Reksa memandang Nares heran. Dulu? Dulu itu kapan? Tapi ia tetap menganggukan kepalanya meski dengan ragu-ragu.

Senyum kecil sontak terbit di belahan bibir laki-laki yang lebih tua. Nares beranjak dari sofa kecil tempatnya duduk dan menghampiri pria pujaannya itu. Tangan kanannya terulur, menepuk pelan puncak kepala Reksa yang sejengkal lebih pendek darinya.

“Baguslah. Saya harap kamu selalu bahagia.” Ucapnya tulus. “Kalau begitu... saya pulang saja, ya?”

Reksa mengernyitkan dahinya. “Pulang? Bukannya Mas Nares pengen bilang sesuatu...” Keheranannya itu ia telan bulat-bulat saat melihat gelengan pria di depannya.

“Enggak. Saya pikir-pikir lagi, sebenarnya yang ingin saya bicarakan bukan sesuatu yang penting. Sudah tidak ada gunanya bilang tentang hal itu ke kamu.” Ia menundukkan kepalanya sambil terkekeh.

Reksa menggigit bibir bawahnya. Apa yang dimaksud dengan “itu”? Apa Nares ingin mengaku tentang hubungannya dengan Fanya?

Laki-laki itu tersenyum lirih. Kalau tentang hal itu, memang ada baiknya Nares tak perlu memberi tahunya lagi. Ia mungkin tak akan kaget karena telah memergoki keduanya di cafe sore tadi, tapi ia pun tak mau rasa sakit yang sudah bertubi-tubi ini ditimpa lagi dengan luka yang baru.

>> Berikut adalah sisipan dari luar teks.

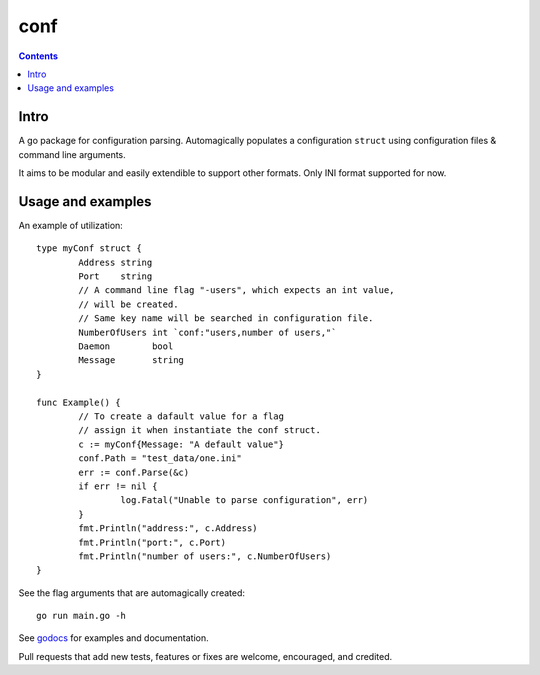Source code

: ====
conf
====

|image0|_ |image1|_ |image2|_

.. |image0| image:: https://godoc.org/github.com/eraclitux/conf?status.png
.. _image0: https://godoc.org/github.com/eraclitux/conf

.. |image1| image:: https://travis-ci.org/eraclitux/conf.svg?branch=master
.. _image1: https://travis-ci.org/eraclitux/conf

.. |image2| image:: https://goreportcard.com/badge/github.com/eraclitux/conf
.. _image2: https://goreportcard.com/report/github.com/eraclitux/conf

.. contents::

Intro
=====
A go package for configuration parsing. Automagically populates a configuration ``struct`` using configuration files & command line arguments.

It aims to be modular and easily extendible to support other formats. Only INI format supported for now.

Usage and examples
==================
An example of utilization::

        type myConf struct {
                Address string
                Port    string
                // A command line flag "-users", which expects an int value,
                // will be created.
                // Same key name will be searched in configuration file.
                NumberOfUsers int `conf:"users,number of users,"`
                Daemon        bool
                Message       string
        }

        func Example() {
                // To create a dafault value for a flag
                // assign it when instantiate the conf struct.
                c := myConf{Message: "A default value"}
                conf.Path = "test_data/one.ini"
                err := conf.Parse(&c)
                if err != nil {
                        log.Fatal("Unable to parse configuration", err)
                }
                fmt.Println("address:", c.Address)
                fmt.Println("port:", c.Port)
                fmt.Println("number of users:", c.NumberOfUsers)
        }

See the flag arguments that are automagically created::

        go run main.go -h

See `godocs <http://godoc.org/github.com/eraclitux/conf>`_ for examples and documentation.

Pull requests that add new tests, features or fixes are welcome, encouraged, and credited.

“Ya, sudah.” Ia mengepalkan tangannya. “Mari, aku antar ke depan.”

Reksa mengantar Nares hingga keduanya berada di depan pagar. “Kalau begitu, sampai jumpa.” Nares menggaruk tengkuknya sambil menahan tawa. Ia ingin menertawakan dirinya yang terlambat, menertawakan identitasnya yang beralih menjadi “tamu” bagi Reksa, menertawakan keduanya yang kini canggung layaknya orang asing.

Bukan lagi keluarga.

Bukan lagi siapa-siapa.

Tak berani menatap kedua netra milik Reksa, Nares membalikkan badannya, hendak bersembunyi di mobilnya sebelum pertahanannya runtuh. Namun, langkahnya tiba-tiba terhenti. Nares menunduk, menatap tangannya yang dicegat oleh Reksa.

“Mas...”

”... Iya?”

“Aku juga berharap Mas Nares selalu bahagia.”

Nares mengangguk kecil. Ia melanjutkan langkahnya dan masuk ke dalam mobil, membawa dirinya kabur menjauhi perumahan itu, menjauhi laki-laki yang masih berdiri dan menatapnya di depan pagar.

Nares pernah dengar, ada hal-hal yang lebih baik tidak perlu diutarakan.

Some things are better left unsaid.

Mungkin, perasaannya adalah salah satu dari hal-hal itu. Iya, kan?

Reksa bahagia, dan itu sudah cukup baginya.

Ia sudah menjadi bajingan. Ia tak pantas disebut manusia jika lagi-lagi merusak kebahagiaan Reksa dan membawa orang yang disayanginya itu masuk kembali ke situasi yang sulit.

Sekarang... keadaan seperti ini, memang sudah yang terbaik untuk mereka, bukan?